Bob Lucas, our Director of Statistical Training pointed out the example we use in our Applied Analytics Using SAS Enterprise Miner course. For example, I have an estimate from my model p(i), that a person will give a donation. If they give a donation, I get on average $15. If they do not give, I lose $1 because I wasted mailing to them. So, I calculate the expected profit if I mail someone:
ExpProfit = (15-1)p(i) + (-1)(1-p(i))
The expected profit is $14 x (probability they respond) - $1 x (probability they do not respond).
The optimal decision is to mail to anyone whose expected profit is greater than zero.
In math, find p such that 14p(i) - (1-p)(i) > 0
Some algebra leads to the optimal cutoff:
p(i) > 1/15
If I mail to anyone whose probability of response is greater than 1/15 then I expect to make money, on average.
This approach can be generalized to more complex problems with different ways of measuring profit or loss. Take this healthcare example: many screening tests have a high false positive rate. Knowing the prevalence of a disease in the population, one can calculate the probability of a patient actually having the disease given that the patient has a positive test using the Bayes rule. Because screening tests are designed to have high false positive rates and low false negative rates, the typical procedures for a positive test is to repeat the test because the true probability that a patient has the disease even though they have a positive test is still very low for rare conditions.
I suspect that you wanted a one sentence explanation.

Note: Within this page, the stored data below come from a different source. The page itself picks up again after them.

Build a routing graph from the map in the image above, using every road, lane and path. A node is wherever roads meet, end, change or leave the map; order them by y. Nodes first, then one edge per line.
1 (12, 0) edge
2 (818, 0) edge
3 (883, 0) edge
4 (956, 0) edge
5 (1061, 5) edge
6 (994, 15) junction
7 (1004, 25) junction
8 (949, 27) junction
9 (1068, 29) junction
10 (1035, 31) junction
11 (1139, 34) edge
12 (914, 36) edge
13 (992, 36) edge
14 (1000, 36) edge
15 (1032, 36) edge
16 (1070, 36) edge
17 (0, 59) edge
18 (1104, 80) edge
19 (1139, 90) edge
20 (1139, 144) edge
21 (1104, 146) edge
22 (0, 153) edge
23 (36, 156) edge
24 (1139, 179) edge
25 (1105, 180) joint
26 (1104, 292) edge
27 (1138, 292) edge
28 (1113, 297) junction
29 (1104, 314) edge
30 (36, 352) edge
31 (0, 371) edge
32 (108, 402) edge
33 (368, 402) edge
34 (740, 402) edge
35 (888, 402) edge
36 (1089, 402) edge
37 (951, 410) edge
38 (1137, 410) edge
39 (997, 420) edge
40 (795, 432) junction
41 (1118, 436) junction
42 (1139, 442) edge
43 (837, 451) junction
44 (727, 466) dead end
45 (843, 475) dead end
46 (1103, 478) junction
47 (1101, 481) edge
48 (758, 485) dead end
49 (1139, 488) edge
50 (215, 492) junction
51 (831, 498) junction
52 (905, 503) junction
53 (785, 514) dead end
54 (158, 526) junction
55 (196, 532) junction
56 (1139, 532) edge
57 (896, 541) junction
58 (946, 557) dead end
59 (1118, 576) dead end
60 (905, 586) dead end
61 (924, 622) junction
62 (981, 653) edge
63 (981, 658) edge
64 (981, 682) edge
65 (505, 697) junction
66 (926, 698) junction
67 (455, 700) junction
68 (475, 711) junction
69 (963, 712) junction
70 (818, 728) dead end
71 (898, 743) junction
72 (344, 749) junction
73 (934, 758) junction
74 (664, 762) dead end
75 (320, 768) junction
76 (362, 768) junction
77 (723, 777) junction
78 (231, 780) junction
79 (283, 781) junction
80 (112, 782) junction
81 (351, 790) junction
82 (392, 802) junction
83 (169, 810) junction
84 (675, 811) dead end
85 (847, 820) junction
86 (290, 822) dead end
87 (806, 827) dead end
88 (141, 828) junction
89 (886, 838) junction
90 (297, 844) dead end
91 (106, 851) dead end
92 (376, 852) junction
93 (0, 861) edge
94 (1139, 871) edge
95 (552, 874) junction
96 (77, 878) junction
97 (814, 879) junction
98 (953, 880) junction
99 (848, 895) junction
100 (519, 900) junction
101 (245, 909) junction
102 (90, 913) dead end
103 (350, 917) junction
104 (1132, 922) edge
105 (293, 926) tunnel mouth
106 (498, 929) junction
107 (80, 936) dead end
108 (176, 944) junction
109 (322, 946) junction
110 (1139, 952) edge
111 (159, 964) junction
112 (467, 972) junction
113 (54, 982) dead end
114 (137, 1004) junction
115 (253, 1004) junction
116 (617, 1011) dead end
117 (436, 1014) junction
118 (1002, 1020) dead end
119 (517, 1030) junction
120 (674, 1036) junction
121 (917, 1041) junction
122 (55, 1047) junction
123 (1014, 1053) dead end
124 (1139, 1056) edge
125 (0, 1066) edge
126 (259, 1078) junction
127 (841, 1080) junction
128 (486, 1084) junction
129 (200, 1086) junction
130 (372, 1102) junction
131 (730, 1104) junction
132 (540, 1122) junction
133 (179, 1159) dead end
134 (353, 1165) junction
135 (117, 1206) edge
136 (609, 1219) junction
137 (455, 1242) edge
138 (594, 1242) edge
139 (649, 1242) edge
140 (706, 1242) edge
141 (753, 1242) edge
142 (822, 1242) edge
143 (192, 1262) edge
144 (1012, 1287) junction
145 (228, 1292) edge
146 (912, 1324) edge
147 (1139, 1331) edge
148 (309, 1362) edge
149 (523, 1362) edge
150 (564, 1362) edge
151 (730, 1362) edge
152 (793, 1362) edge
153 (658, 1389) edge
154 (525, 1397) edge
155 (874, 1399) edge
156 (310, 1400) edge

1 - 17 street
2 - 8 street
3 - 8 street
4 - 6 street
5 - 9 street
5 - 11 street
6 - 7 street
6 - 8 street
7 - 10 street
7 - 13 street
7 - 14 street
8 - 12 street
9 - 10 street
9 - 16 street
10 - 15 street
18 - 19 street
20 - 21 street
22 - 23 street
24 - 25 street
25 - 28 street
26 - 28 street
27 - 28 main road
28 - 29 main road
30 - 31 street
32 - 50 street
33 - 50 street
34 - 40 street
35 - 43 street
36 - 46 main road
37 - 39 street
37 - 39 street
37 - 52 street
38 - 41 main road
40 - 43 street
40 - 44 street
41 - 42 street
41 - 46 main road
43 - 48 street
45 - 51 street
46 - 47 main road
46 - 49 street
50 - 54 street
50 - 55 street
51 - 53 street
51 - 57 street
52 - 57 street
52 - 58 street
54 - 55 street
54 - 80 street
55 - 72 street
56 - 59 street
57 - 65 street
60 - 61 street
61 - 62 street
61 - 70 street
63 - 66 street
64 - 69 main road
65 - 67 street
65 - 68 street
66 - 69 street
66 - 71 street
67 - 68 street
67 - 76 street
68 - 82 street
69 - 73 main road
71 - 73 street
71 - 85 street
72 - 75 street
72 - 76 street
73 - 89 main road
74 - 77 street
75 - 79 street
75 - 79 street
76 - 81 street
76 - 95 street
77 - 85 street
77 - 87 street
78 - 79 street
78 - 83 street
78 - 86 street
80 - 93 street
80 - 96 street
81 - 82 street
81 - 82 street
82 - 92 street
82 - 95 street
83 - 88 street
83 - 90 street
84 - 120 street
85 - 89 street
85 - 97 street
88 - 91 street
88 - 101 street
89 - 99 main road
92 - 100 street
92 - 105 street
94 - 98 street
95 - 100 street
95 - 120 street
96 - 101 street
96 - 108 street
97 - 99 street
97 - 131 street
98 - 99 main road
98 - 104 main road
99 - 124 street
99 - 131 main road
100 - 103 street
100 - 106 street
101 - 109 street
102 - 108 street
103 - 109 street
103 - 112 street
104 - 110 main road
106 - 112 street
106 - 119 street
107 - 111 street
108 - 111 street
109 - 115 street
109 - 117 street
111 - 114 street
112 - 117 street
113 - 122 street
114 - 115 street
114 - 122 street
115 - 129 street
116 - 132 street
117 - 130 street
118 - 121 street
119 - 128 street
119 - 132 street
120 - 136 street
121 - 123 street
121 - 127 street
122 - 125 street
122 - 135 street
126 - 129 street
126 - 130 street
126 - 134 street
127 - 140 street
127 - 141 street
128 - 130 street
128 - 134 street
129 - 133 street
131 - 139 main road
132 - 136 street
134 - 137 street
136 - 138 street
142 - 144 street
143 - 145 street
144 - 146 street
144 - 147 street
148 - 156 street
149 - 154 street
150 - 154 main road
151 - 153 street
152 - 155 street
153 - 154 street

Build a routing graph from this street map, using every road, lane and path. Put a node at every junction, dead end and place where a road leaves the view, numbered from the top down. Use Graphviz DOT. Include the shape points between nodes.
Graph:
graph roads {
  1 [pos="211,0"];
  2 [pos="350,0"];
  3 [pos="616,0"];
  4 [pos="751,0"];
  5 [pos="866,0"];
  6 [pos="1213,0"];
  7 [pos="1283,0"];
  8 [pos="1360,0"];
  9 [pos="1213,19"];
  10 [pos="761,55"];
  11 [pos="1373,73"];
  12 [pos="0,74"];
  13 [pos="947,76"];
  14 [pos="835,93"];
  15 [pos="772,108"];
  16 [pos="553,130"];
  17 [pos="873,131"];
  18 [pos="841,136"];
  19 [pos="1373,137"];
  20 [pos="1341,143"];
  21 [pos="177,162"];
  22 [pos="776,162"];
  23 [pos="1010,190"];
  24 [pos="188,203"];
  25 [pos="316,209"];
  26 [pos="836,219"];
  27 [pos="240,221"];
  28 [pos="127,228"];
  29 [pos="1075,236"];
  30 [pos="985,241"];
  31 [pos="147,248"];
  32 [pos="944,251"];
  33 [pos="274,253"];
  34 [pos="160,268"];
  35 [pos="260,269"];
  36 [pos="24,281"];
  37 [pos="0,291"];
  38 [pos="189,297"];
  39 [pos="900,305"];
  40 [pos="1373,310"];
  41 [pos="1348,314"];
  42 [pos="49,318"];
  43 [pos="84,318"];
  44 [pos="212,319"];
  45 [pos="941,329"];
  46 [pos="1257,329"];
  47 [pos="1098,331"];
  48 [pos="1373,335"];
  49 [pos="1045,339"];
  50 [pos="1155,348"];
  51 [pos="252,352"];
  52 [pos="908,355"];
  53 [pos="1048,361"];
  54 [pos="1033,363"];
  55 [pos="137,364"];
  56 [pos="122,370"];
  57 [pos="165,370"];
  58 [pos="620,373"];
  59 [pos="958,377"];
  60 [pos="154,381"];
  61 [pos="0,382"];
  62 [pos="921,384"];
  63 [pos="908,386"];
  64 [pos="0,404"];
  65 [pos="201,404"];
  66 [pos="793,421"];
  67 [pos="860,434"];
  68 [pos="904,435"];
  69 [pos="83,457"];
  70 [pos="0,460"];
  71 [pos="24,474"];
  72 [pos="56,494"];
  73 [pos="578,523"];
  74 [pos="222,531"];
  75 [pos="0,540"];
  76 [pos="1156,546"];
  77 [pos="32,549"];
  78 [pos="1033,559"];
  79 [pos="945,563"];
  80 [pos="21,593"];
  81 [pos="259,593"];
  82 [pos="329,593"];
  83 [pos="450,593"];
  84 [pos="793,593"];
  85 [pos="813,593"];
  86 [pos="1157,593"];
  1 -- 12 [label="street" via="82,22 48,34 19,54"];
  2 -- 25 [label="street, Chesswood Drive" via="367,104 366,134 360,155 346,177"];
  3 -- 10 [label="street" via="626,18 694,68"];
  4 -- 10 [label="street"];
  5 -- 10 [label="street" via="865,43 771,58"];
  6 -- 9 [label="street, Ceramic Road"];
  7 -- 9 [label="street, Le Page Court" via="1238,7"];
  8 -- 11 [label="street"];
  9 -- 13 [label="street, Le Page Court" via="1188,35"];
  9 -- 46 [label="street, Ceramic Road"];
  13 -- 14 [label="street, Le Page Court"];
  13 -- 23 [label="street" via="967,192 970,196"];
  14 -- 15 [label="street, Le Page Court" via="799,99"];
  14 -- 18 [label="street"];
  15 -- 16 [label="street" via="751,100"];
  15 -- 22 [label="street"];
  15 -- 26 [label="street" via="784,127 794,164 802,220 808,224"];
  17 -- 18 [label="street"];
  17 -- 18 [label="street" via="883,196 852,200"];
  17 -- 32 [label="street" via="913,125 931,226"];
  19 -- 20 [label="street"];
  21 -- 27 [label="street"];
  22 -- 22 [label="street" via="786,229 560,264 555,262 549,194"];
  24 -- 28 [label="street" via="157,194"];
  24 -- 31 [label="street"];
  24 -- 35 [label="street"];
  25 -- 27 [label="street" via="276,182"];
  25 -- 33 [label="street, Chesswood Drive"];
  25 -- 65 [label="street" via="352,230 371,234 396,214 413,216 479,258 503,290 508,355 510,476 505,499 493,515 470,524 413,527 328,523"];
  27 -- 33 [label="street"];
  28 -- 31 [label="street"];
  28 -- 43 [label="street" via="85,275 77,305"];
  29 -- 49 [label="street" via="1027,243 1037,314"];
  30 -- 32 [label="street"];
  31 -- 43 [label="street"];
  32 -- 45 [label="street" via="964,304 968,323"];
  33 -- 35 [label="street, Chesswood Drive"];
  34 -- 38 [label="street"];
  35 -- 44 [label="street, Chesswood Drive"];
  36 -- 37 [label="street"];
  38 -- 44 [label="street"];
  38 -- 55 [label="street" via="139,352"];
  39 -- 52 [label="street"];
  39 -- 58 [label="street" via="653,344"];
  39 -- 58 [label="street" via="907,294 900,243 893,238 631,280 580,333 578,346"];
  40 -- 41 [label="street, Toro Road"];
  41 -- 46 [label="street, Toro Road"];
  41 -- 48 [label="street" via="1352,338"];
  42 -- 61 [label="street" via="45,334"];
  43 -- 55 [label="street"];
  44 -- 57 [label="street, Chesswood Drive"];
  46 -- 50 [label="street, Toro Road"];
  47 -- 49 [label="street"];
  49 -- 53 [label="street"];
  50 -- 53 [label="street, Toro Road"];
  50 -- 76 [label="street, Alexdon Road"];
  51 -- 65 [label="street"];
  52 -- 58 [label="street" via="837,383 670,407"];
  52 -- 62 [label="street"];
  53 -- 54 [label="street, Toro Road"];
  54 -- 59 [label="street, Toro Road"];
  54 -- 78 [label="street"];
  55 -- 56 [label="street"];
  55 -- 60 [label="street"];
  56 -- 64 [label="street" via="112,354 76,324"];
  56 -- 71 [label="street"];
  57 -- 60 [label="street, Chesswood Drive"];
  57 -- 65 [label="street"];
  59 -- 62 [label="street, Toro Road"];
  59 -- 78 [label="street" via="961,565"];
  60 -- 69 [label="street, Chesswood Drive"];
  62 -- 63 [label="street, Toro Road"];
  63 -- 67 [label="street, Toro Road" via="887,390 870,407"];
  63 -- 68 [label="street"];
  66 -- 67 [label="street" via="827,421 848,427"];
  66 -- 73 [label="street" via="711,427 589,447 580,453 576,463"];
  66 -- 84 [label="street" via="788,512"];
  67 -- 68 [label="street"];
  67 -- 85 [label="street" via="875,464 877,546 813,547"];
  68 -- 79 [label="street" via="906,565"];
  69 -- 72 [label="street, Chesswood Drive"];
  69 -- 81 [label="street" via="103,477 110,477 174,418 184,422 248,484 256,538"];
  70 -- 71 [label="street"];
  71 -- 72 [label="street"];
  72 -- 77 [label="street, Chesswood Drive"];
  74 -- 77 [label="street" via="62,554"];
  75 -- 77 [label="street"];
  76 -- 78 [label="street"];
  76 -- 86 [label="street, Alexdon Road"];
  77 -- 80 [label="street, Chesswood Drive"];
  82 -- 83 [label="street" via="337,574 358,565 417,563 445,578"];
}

Unfortunately, one sentence explanations use technical terms that also require one or more sentences to explain. I have tried to address your three fill in the blank statements. When customers use SAS Enterprise Miner for fraud solutions, direct marketing, churn predictions, and so on, they are exploiting Bayes theorem.
Statisticians fall into two camps: frequentists and Bayesians. However, Bayesians point at that the frequentist’s approach is almost always a special case of the Bayesian approach. I do not classify myself as falling into either camp. I just use analytics to solve problems and leave the politics to others. However, I am a firm believer in dynamic versus static analysis. Many things that you believe to be true are actually false because the results are based on a static rather than dynamic analysis. For example, you may believe that wages are actually going down as a function of time. However, if population is growing, average wages are guaranteed to drop because more young wage earners are pushing up from the bottom. On the other hand, if you condition wage calculations on age, for example, you will find that age based wages are actually increasing. Anyone trying to tell you otherwise is either dishonest or ignorant. One of my mentors advised me, “Never attribute to malice that which is better explained by incompetence.”